In fact, I have a profound passion in observing the details of a scene; to me, they are the most important components. My images are constructed by details, without them these images become innocuous, no longer interesting to look at and observe. I truly want the viewer to get lost in the details depicted in my work, the same way I did when I was making it. I want the viewer to take the time to approach the painting and look closely; my paintings are relatively small in order to conserve the intimacy and quietness of the detail. I appreciate this delicate quietness in my work that I see through the subtle touch of cobalt blue and cadmium green in a dull warm area.
From this passion results my photorealistic work, where my process and technique take a crucial role. My main medium is oil paint on stretched canvas. Admiring Vermeer’s technique, I paint small strokes with the aim of capturing every variation of the scene’s light, color and edges. These variations create the atmosphere of the work and the emotion that arise from it, so like a scientist, I am careful with the ratio of the colors in my palette, the density of the paint for the lighting and in controlling the sharpness of the edges.
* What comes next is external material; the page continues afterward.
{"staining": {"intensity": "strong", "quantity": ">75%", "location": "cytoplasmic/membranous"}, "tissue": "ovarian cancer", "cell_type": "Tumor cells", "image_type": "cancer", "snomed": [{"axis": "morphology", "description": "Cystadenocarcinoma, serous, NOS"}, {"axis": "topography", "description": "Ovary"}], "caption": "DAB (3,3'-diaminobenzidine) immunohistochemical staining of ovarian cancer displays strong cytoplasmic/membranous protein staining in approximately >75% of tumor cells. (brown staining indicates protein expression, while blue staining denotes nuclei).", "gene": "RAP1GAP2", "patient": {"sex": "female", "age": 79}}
Furthermore, the imagery of my paintings refers to the photographs I take of my everyday actions and surroundings; a sort of intrusion or almost stalking on my own life, the way Sophie Calle does it with strangers. They depict domestic interior scenes and mostly display the banal or sometimes even the irrelevant moments of our quotidian as a manner to combine the concept of voyeurism and intimacy together. For this reason, I believe that my paintings have a certain austerity in the familiar that they portray.
Finally, I always had an active engagement in representing, through my artwork, the women’s condition in our contemporary world. It is my take on feminism by criticizing how the male gaze and our consumer society in general shaped our subconscious on women’s identity and role. I especially want to draw the attention to how women are valued in society to be looked at and more importantly as a sensual and appetizing object. Therefore, influenced by Barbara Kruger, I recently experimented with my work by juxtaposing bold flat typography and common capitalistic, pop culture imagery with my paintings to interrupt their harmony and so deliver frontally my statement.